(Records from a data collection)
"""
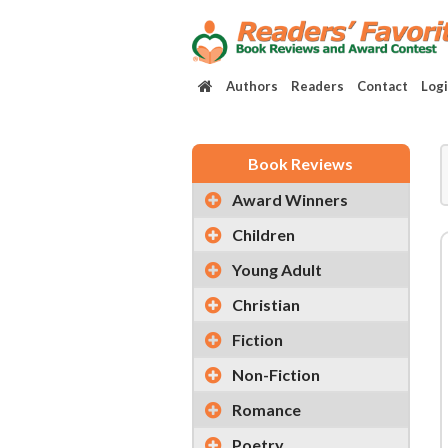
Authors
Readers
Contact
Log
Book Reviews
Award Winners
Children
Young Adult
Christian
Fiction
Non-Fiction
Romance
Poetry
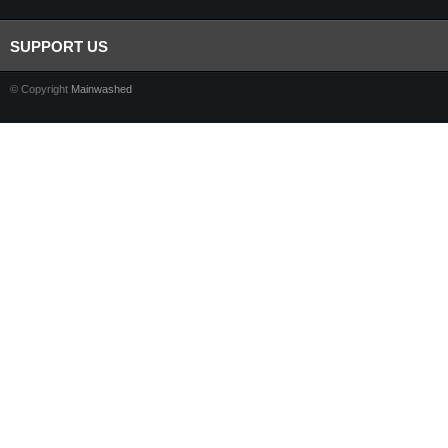
SUPPORT US
© Copyright
Mainwashed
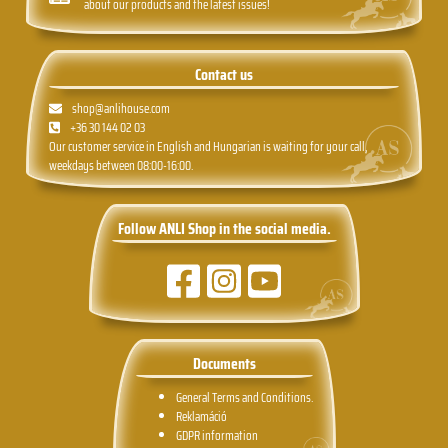
about our products and the latest issues!
Contact us
shop@anlihouse.com
+36 30 144 02 03
Our customer service in English and Hungarian is waiting for your call,
weekdays between 08:00-16:00.
Follow ANLI Shop in the social media.
Documents
General Terms and Conditions.
Reklamáció
GDPR information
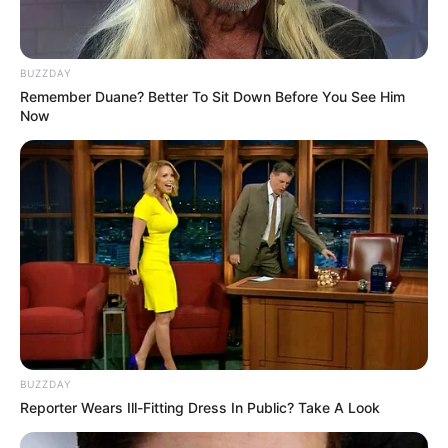
BUZZDAY
Remember Duane? Better To Sit Down Before You See Him
Now
BUZZDAY
Reporter Wears Ill-Fitting Dress In Public? Take A Look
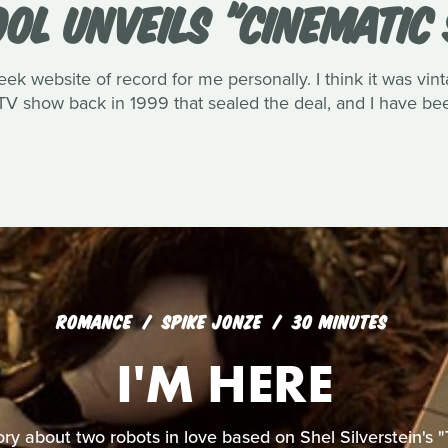
OOL UNVEILS "CINEMATIC
eek website of record for me personally. I think it was vin
V show back in 1999 that sealed the deal, and I have been
ROMANCE
SPIKE JONZE
30 MINUTES
I'M HERE
ory about two robots in love based on Shel Silverstein's "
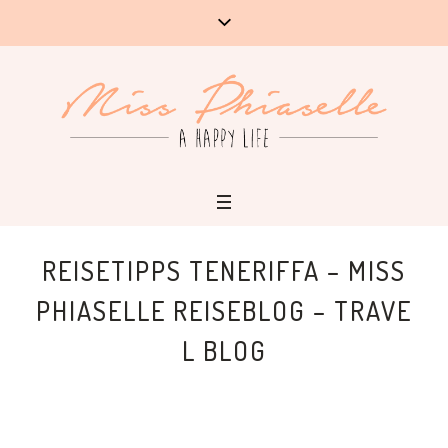
REISETIPPS TENERIFFA – MISS
PHIASELLE REISEBLOG – TRAVE
L BLOG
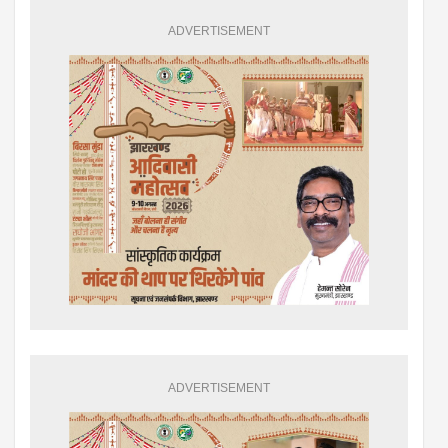
ADVERTISEMENT
ADVERTISEMENT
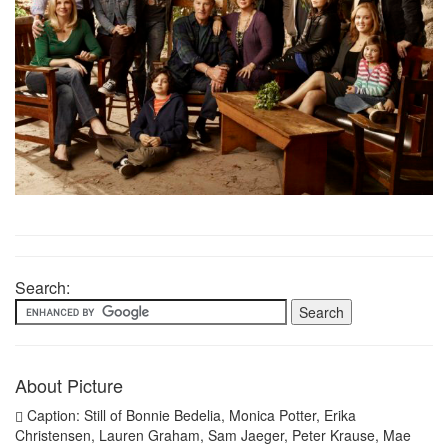
Search:
About Picture
Caption: Still of Bonnie Bedelia, Monica Potter, Erika
Christensen, Lauren Graham, Sam Jaeger, Peter Krause, Mae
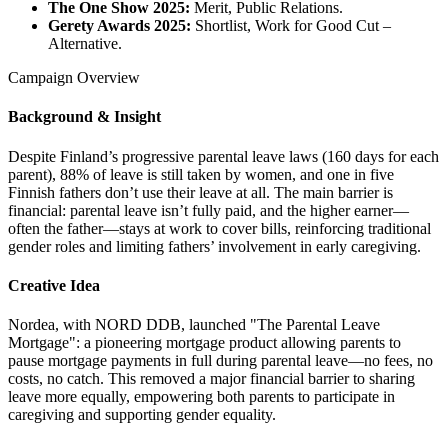
The One Show 2025:
Merit, Public Relations.
Gerety Awards 2025:
Shortlist, Work for Good Cut –
Alternative.
Campaign Overview
Background & Insight
Despite Finland’s progressive parental leave laws (160 days for each
parent), 88% of leave is still taken by women, and one in five
Finnish fathers don’t use their leave at all. The main barrier is
financial: parental leave isn’t fully paid, and the higher earner—
often the father—stays at work to cover bills, reinforcing traditional
gender roles and limiting fathers’ involvement in early caregiving.
Creative Idea
Nordea, with NORD DDB, launched "The Parental Leave
Mortgage": a pioneering mortgage product allowing parents to
pause mortgage payments in full during parental leave—no fees, no
costs, no catch. This removed a major financial barrier to sharing
leave more equally, empowering both parents to participate in
caregiving and supporting gender equality.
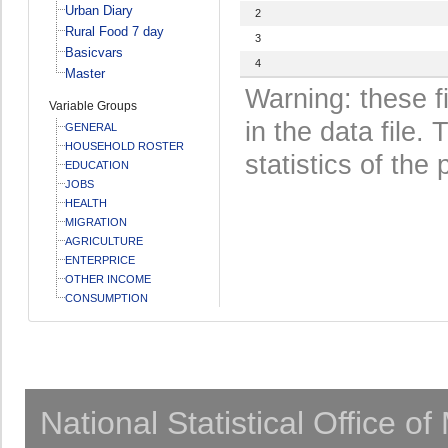
Urban Diary
2
Rural Food 7 day
3
Basicvars
4
Master
Warning: these f
Variable Groups
in the data file
GENERAL
HOUSEHOLD ROSTER
statistics of the 
EDUCATION
JOBS
HEALTH
MIGRATION
AGRICULTURE
ENTERPRICE
OTHER INCOME
CONSUMPTION
National Statistical Office o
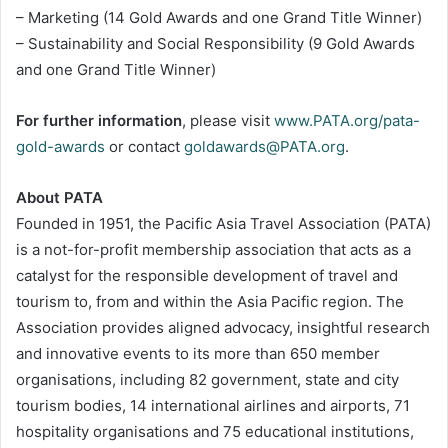
– Marketing (14 Gold Awards and one Grand Title Winner)
– Sustainability and Social Responsibility (9 Gold Awards
and one Grand Title Winner)
For further information
, please visit
www.PATA.org/pata-
gold-awards
or contact
goldawards@PATA.org
.
About PATA
Founded in 1951, the Pacific Asia Travel Association (PATA)
is a not-for-profit membership association that acts as a
catalyst for the responsible development of travel and
tourism to, from and within the Asia Pacific region. The
Association provides aligned advocacy, insightful research
and innovative events to its more than 650 member
organisations, including 82 government, state and city
tourism bodies, 14 international airlines and airports, 71
hospitality organisations and 75 educational institutions,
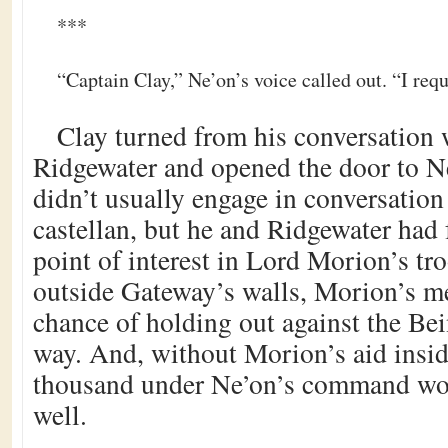
***
“Captain Clay,” Ne’on’s voice called out. “I requ
Clay turned from his conversation
Ridgewater and opened the door to N
didn’t usually engage in conversatio
castellan, but he and Ridgewater ha
point of interest in Lord Morion’s tr
outside Gateway’s walls, Morion’s me
chance of holding out against the Bei
way. And, without Morion’s aid insid
thousand under Ne’on’s command wou
well.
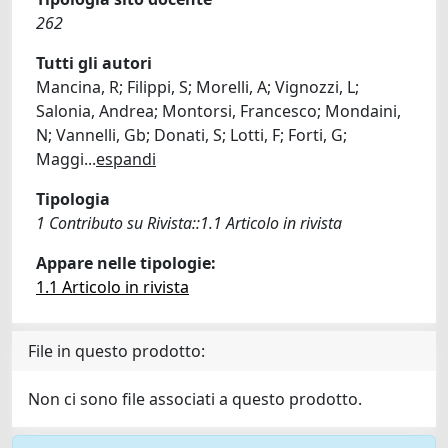
262
Tutti gli autori
Mancina, R; Filippi, S; Morelli, A; Vignozzi, L;
Salonia, Andrea; Montorsi, Francesco; Mondaini,
N; Vannelli, Gb; Donati, S; Lotti, F; Forti, G;
Maggi
...
espandi
Tipologia
1 Contributo su Rivista::1.1 Articolo in rivista
Appare nelle tipologie:
1.1 Articolo in rivista
File in questo prodotto:
Non ci sono file associati a questo prodotto.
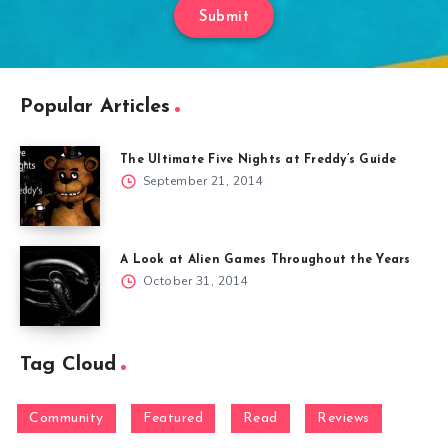
Submit
Popular Articles
The Ultimate Five Nights at Freddy’s Guide
September 21, 2014
A Look at Alien Games Throughout the Years
October 31, 2014
Tag Cloud
Community
Featured
Read
Reviews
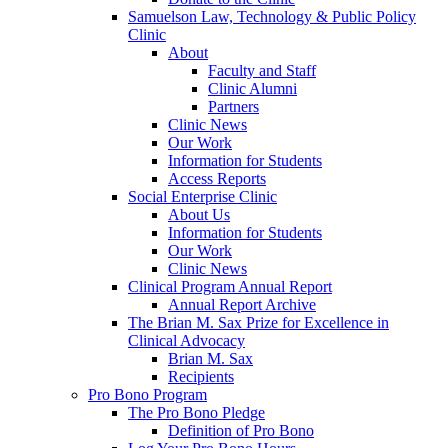
Samuelson Law, Technology & Public Policy
Clinic
About
Faculty and Staff
Clinic Alumni
Partners
Clinic News
Our Work
Information for Students
Access Reports
Social Enterprise Clinic
About Us
Information for Students
Our Work
Clinic News
Clinical Program Annual Report
Annual Report Archive
The Brian M. Sax Prize for Excellence in
Clinical Advocacy
Brian M. Sax
Recipients
Pro Bono Program
The Pro Bono Pledge
Definition of Pro Bono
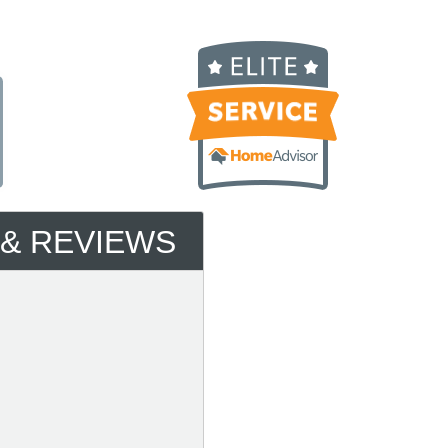
 & REVIEWS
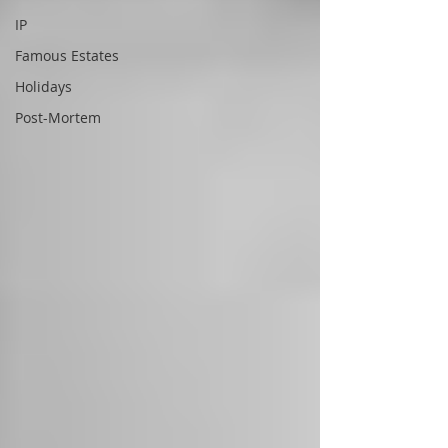
IP
Famous Estates
Holidays
Post-Mortem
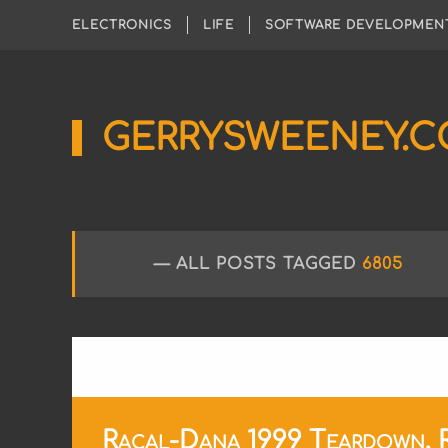
ELECTRONICS
LIFE
SOFTWARE DEVELOPMEN
GERRYSWEENEY.
Sharing
My
Passion
for
Electronics
Engineering
ALL POSTS TAGGED
6805
and
Software
Hacking
Racal-Dana 1999 Teardown, Re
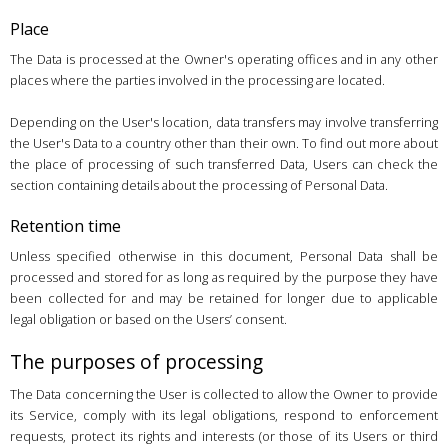
Place
The Data is processed at the Owner's operating offices and in any other
places where the parties involved in the processing are located.
Depending on the User's location, data transfers may involve transferring
the User's Data to a country other than their own. To find out more about
the place of processing of such transferred Data, Users can check the
section containing details about the processing of Personal Data.
Retention time
Unless specified otherwise in this document, Personal Data shall be
processed and stored for as long as required by the purpose they have
been collected for and may be retained for longer due to applicable
legal obligation or based on the Users’ consent.
The purposes of processing
The Data concerning the User is collected to allow the Owner to provide
its Service, comply with its legal obligations, respond to enforcement
requests, protect its rights and interests (or those of its Users or third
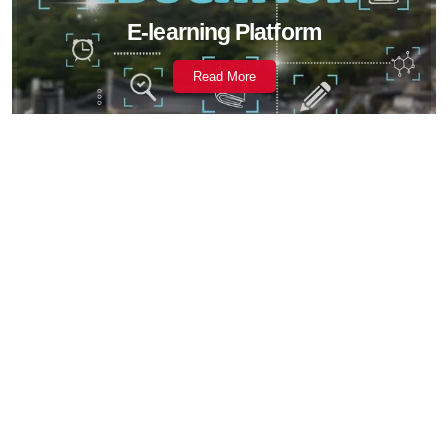
E-learning Platform
Read More
Fintech Solutions
Read More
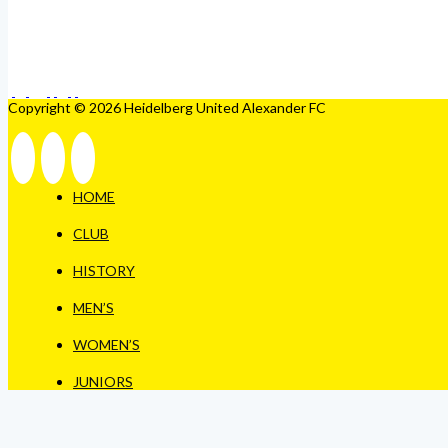
Copyright © 2026 Heidelberg United Alexander FC
HOME
CLUB
HISTORY
MEN’S
WOMEN’S
JUNIORS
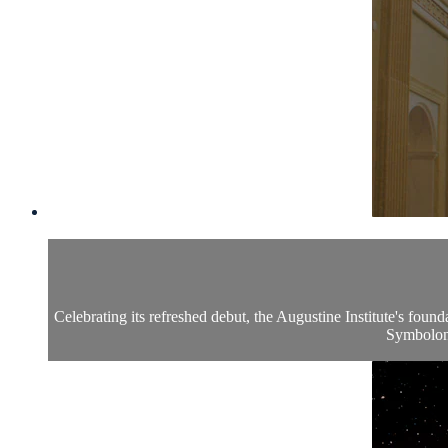
Celebrating its refreshed debut, the Augustine Institute's foun
Symbolon:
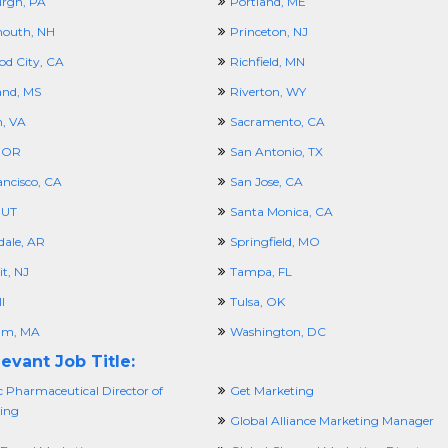
urgh, PA
Portland, ME
outh, NH
Princeton, NJ
d City, CA
Richfield, MN
and, MS
Riverton, WY
n, VA
Sacramento, CA
 OR
San Antonio, TX
ancisco, CA
San Jose, CA
 UT
Santa Monica, CA
dale, AR
Springfield, MO
t, NJ
Tampa, FL
I
Tulsa, OK
am, MA
Washington, DC
evant Job Title:
c Pharmaceutical Director of
Get Marketing
ing
Global Alliance Marketing Manager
"""
**Task goal**
For this exercise, set down the lines in the entries above from the one with "Caption: Still of" through the one with "parent), 88% of" exactly as written, without any pictures.

**Exercise response**
Caption: Still of Bonnie Bedelia, Monica Potter, Erika
Christensen, Lauren Graham, Sam Jaeger, Peter Krause, Mae
The One Show 2025:
Merit, Public Relations.
Gerety Awards 2025:
Shortlist, Work for Good Cut –
Alternative.
Campaign Overview
Background & Insight
Despite Finland’s progressive parental leave laws (160 days for each
parent), 88% of leave is still taken by women, and one in five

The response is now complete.